>> Start TEXT SECTION

Uses descriptions from option-descriptions to retrieve and process the
command-line options with which your Perl program was invoked.
The options are taken from @ARGV
. After GetOptions
has processed the options, @ARGV
contains only command-line
arguments that were not options. Returns 0 if errors are detected.
Each option description consists of two elements:
- Option specifier
Defines the option name and optionally a value as an argument specifier.
- Option linkage
A reference to a variable that is set when the option is present.
GetOptions
can also take as a first argument a reference to
a hash that describes the linkage for the options. The linkage specified
in the argument list takes precedence over the
one specified in the hash. Thus the following are equivalent:
%optctl = (size => \$offset);
&GetOptions(\%optctl, "size=i");
and:
&GetOptions("size=i" => \$offset);
Each option specifier consists of an option name and possibly
an argument specifier. The name can be a name, or a list of names
separated by |
; the first name in the list is the true name
of the option and the others are treated as aliases. Option names
may be invoked with the shortest unique abbreviation.
Values for argument specifiers are:
<none>
Option takes no argument. The option variable is set to 1.
!
Option does not take an argument and may be negated, that is, prefixed by
"no
".

>> End TEXT SECTION
>> Start EXTRACTED ENTRIES

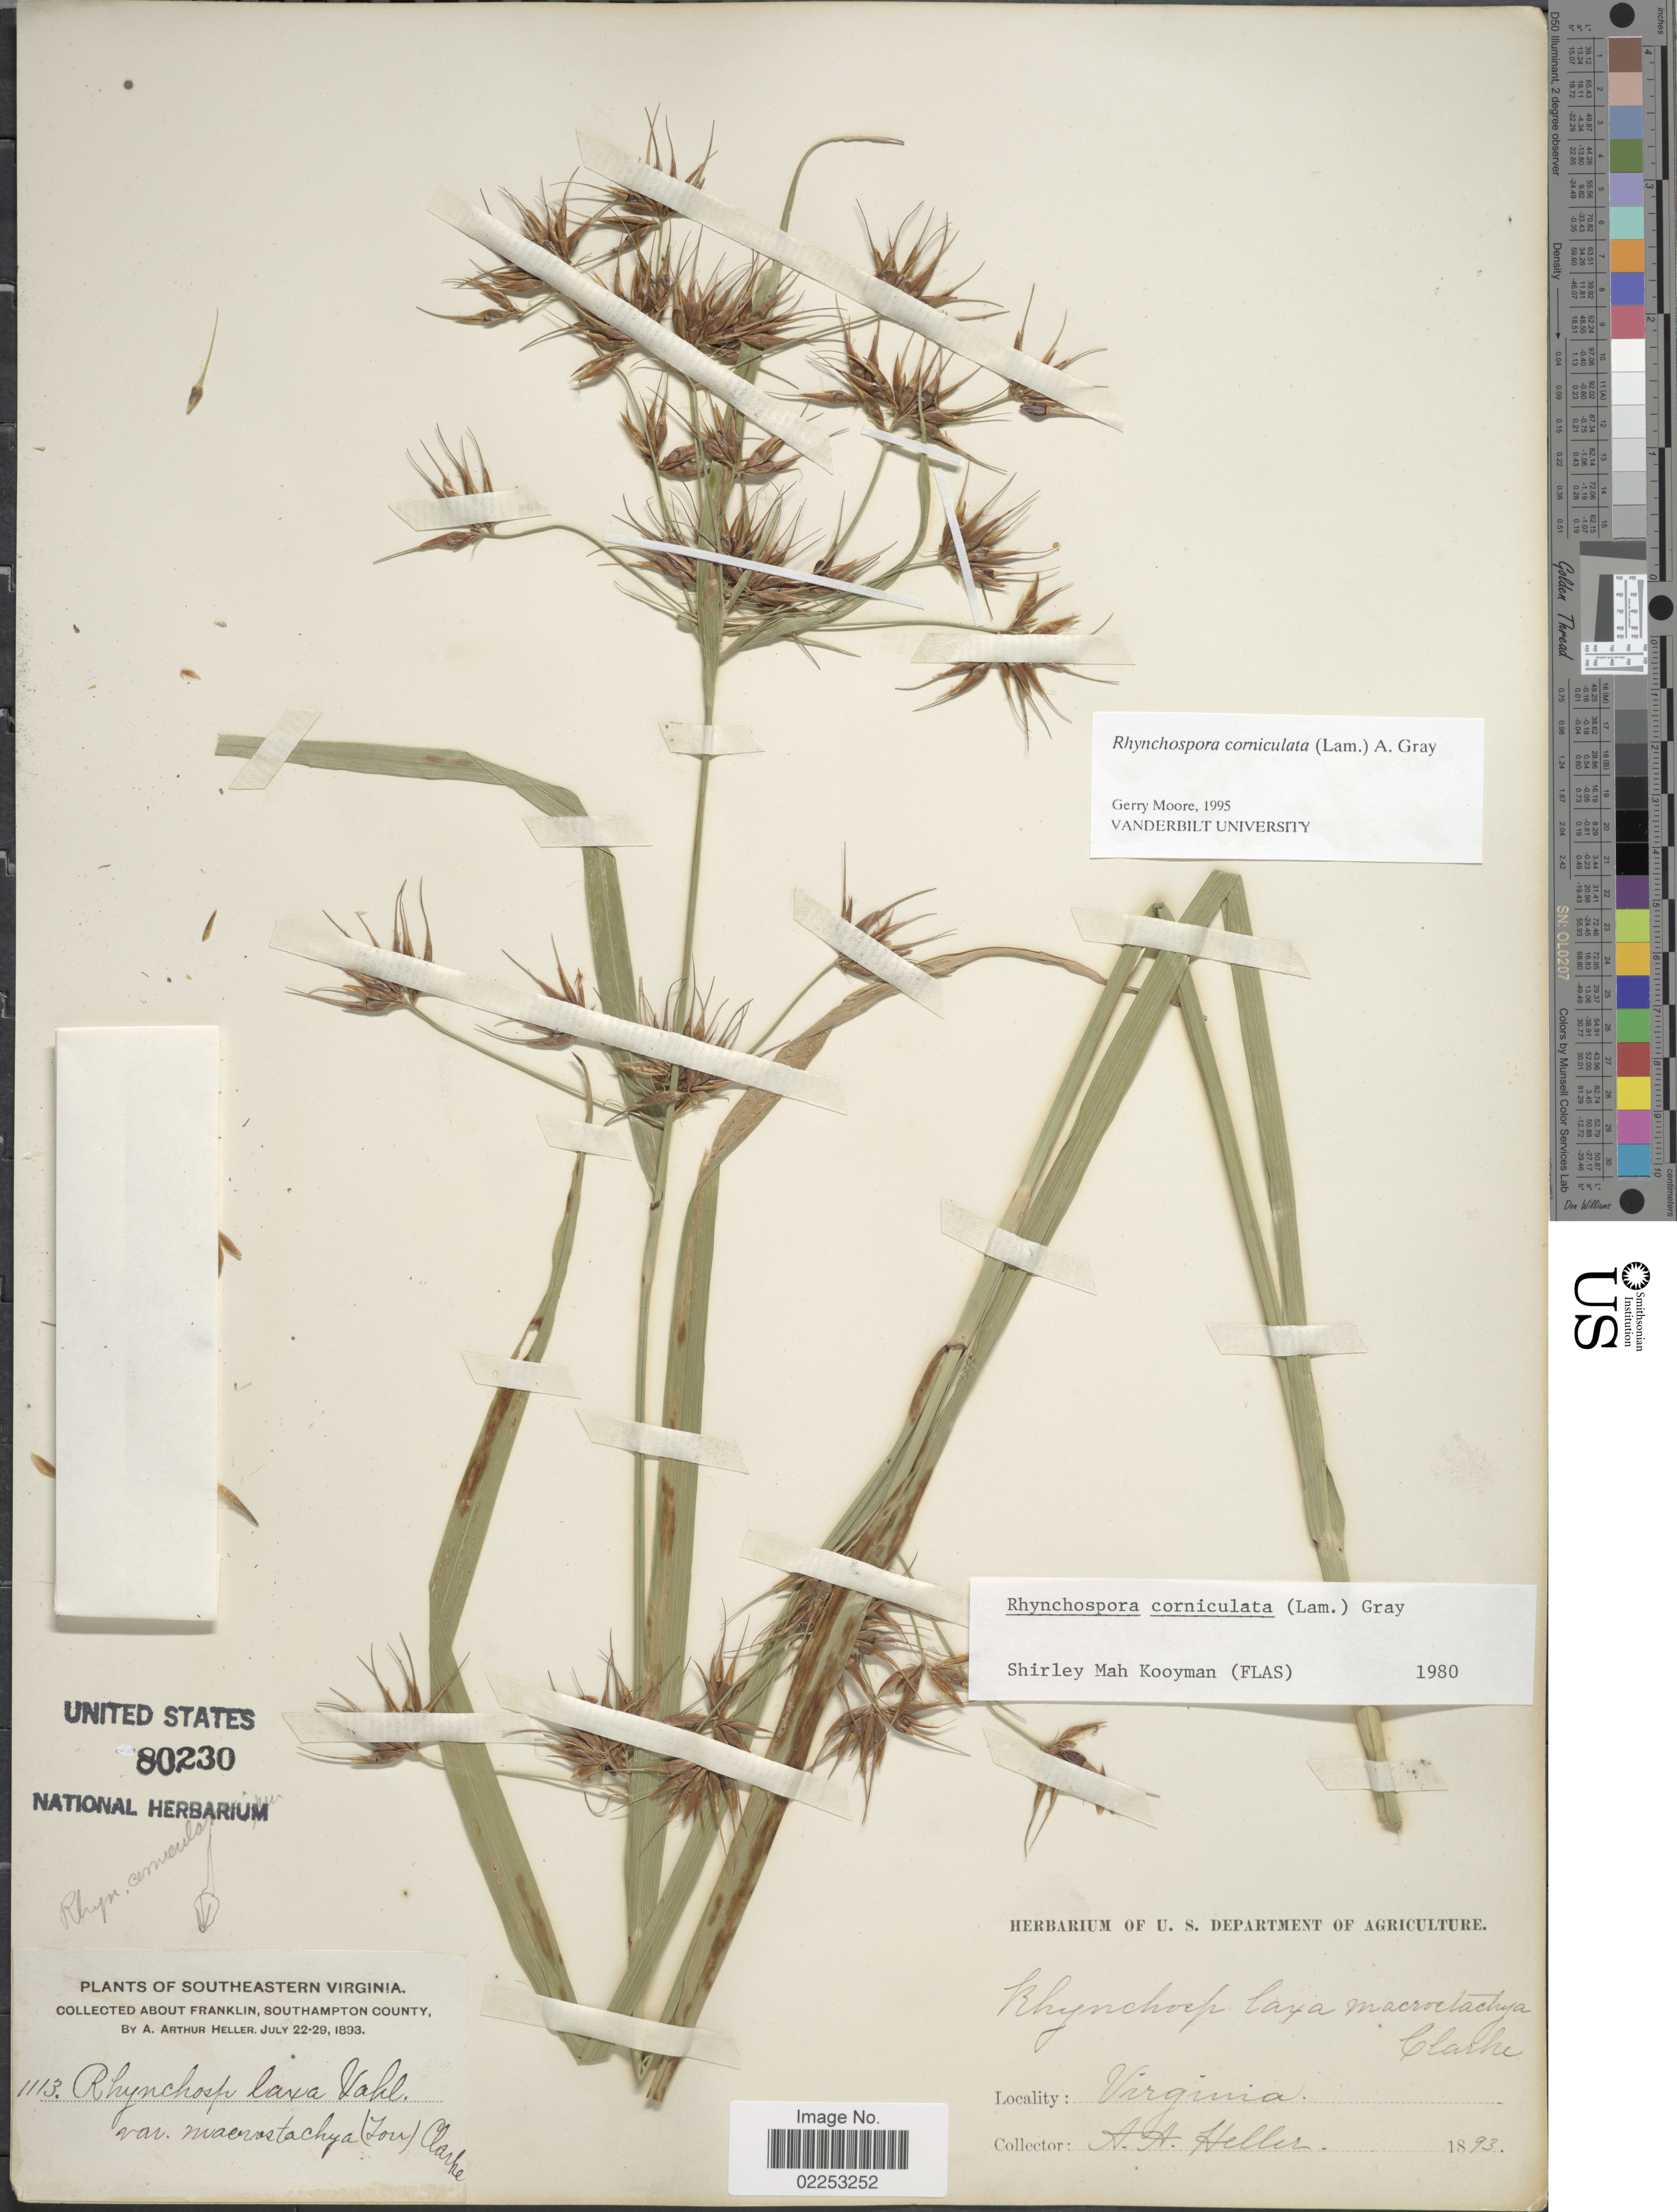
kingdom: Plantae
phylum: Tracheophyta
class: Liliopsida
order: Poales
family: Cyperaceae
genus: Rhynchospora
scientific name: Rhynchospora corniculata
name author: (Lam.) A. Gray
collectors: A. A. Heller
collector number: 1113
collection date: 1893-07-22/1893-07-29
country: United States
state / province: Virginia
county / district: Southampton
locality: Southeastern Virginia. About Franklin, Southampton County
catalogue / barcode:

>> End EXTRACTED ENTRIES

GIVEN REQUEST:
According to the GetOptions text, what is left in @ARGV once GetOptions has processed the options?

RESPONSE:
Only the command-line arguments that were not options.